Не готовы. Не готовы. Не готовы.
Еще стоя рядом со стулом, еще не оторвав нос от пиджака, Надя сказала ему: «Детей не будет. Я их брошу. У меня – гены. Мне нельзя. Ладно?»
Он сказал: «Ладно. Да. Пусть…» Еще сказал: «Посмотрим».
И вот теперь гены – да. Надя, добрая, хорошая, подельчивая, послушная, взрывная, но отходчивая, еще красивая, еще почти честная (мало, мало приходилось врать; диссертации как бизнес – не в счет). Надя – вся прекрасная такая, как для внутреннего, так и для внешнего употребления, в собственной душе видела собственное омерзительное, подлое, жуткое, глухое, упрямое согласие. «Лучше умереть.

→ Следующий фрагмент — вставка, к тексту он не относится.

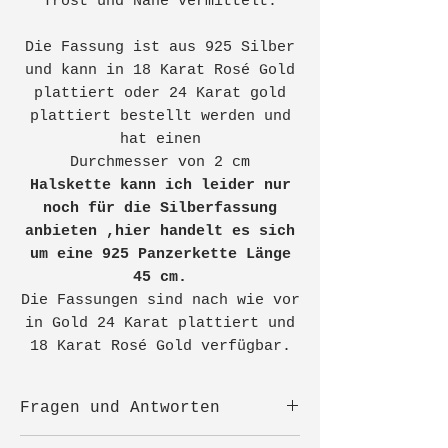
Trost und Nähe vermittelt.
Die Fassung ist aus 925 Silber
und kann in 18 Karat Rosé Gold
plattiert oder 24 Karat gold
plattiert bestellt werden und
hat einen
Durchmesser von 2 cm
Halskette kann ich leider nur
noch für die Silberfassung
anbieten ,hier handelt es sich
um eine 925 Panzerkette Länge
45 cm.
Die Fassungen sind nach wie vor
in Gold 24 Karat plattiert und
18 Karat Rosé Gold verfügbar.
Fragen und Antworten
Damit ich das Herz gut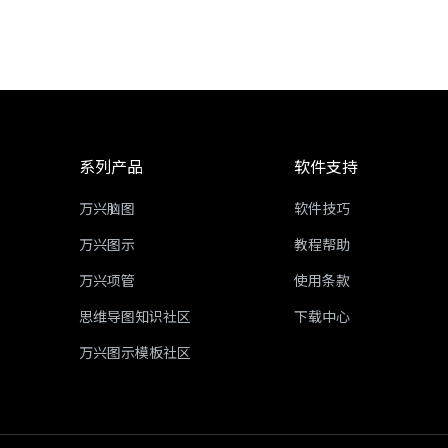
系列产品
软件支持
万兴脑图
软件技巧
万兴图示
教程帮助
万兴项管
使用条款
思维导图知识社区
下载中心
万兴图示模板社区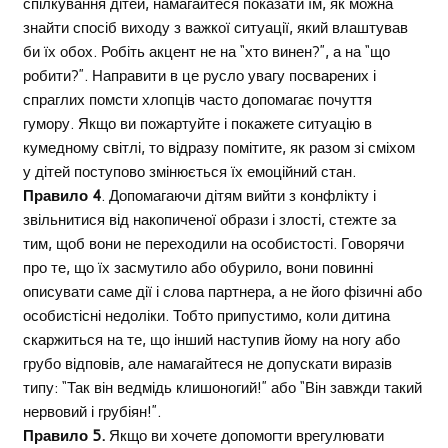
спілкування дітей, намагайтеся показати їм, як можна
знайти спосіб виходу з важкої ситуації, який влаштував
би їх обох. Робіть акцент не на “хто винен?”, а на “що
робити?”. Направити в це русло увагу посварених і
спраглих помсти хлопців часто допомагає почуття
гумору. Якщо ви пожартуйте і покажете ситуацію в
кумедному світлі, то відразу помітите, як разом зі сміхом
у дітей поступово змінюється їх емоційний стан.
Правило 4
. Допомагаючи дітям вийти з конфлікту і
звільнитися від накопиченої образи і злості, стежте за
тим, щоб вони не переходили на особистості. Говорячи
про те, що їх засмутило або обурило, вони повинні
описувати саме дії і слова партнера, а не його фізичні або
особистісні недоліки. Тобто припустимо, коли дитина
скаржиться на те, що інший наступив йому на ногу або
грубо відповів, але намагайтеся не допускати виразів
типу: “Так він ведмідь клишоногий!” або “Він завжди такий
нервовий і грубіян!”.
Правило 5.
Якщо ви хочете допомогти врегулювати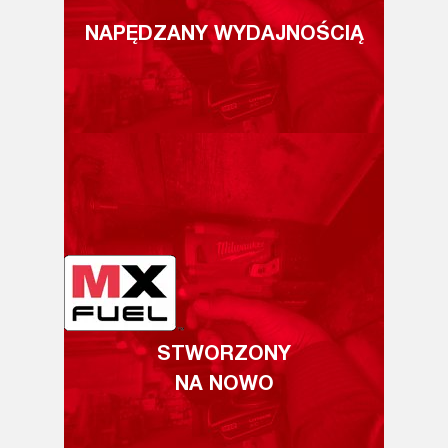
NAPĘDZANY WYDAJNOŚCIĄ
STWORZONY
NA NOWO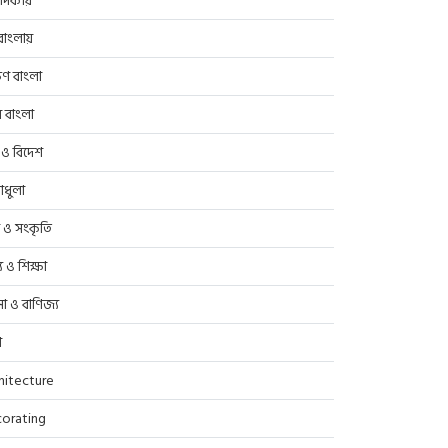
াদকীয়
াংলায়
িণ বাংলা
র বাংলা
 ও বিদেশ
াধুলা
প ও সংকৃতি
্থ্য ও শিক্ষা
সা ও বাণিজ্য
ণ
hitecture
orating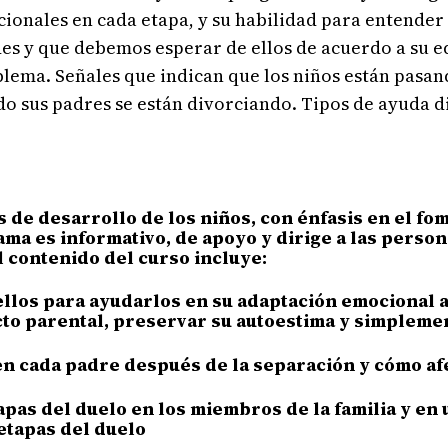
ionales en cada etapa, y su habilidad para entender y
des y que debemos esperar de ellos de acuerdo a su 
ema. Señales que indican que los niños están pasando
ndo sus padres se están divorciando. Tipos de ayuda 
 de desarrollo de los niños, con énfasis en el fo
ama es informativo, de apoyo y dirige a las perso
l contenido del curso incluye:
llos para ayudarlos en su adaptación emocional a 
to parental, preservar su autoestima y simpleme
 en cada padre después de la separación y cómo afe
pas del duelo en los miembros de la familia y en
 etapas del duelo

Ему лучше… Не возьмем. Лучше… Витасику лучше умереть…»
А Севик прислал эсэмэс. Долетел, значит, приземлился. А в эсэмэске было: «Забудь. И удивись».
Да. Это из старого. Надя забирала Севика из детского сада.
«А кем я буду на утреннике, как ты думаешь?» – важно спросил он.
«Волком». У Нади в кармане пальто уже были слова, которые надо выучить «быстро и срочно».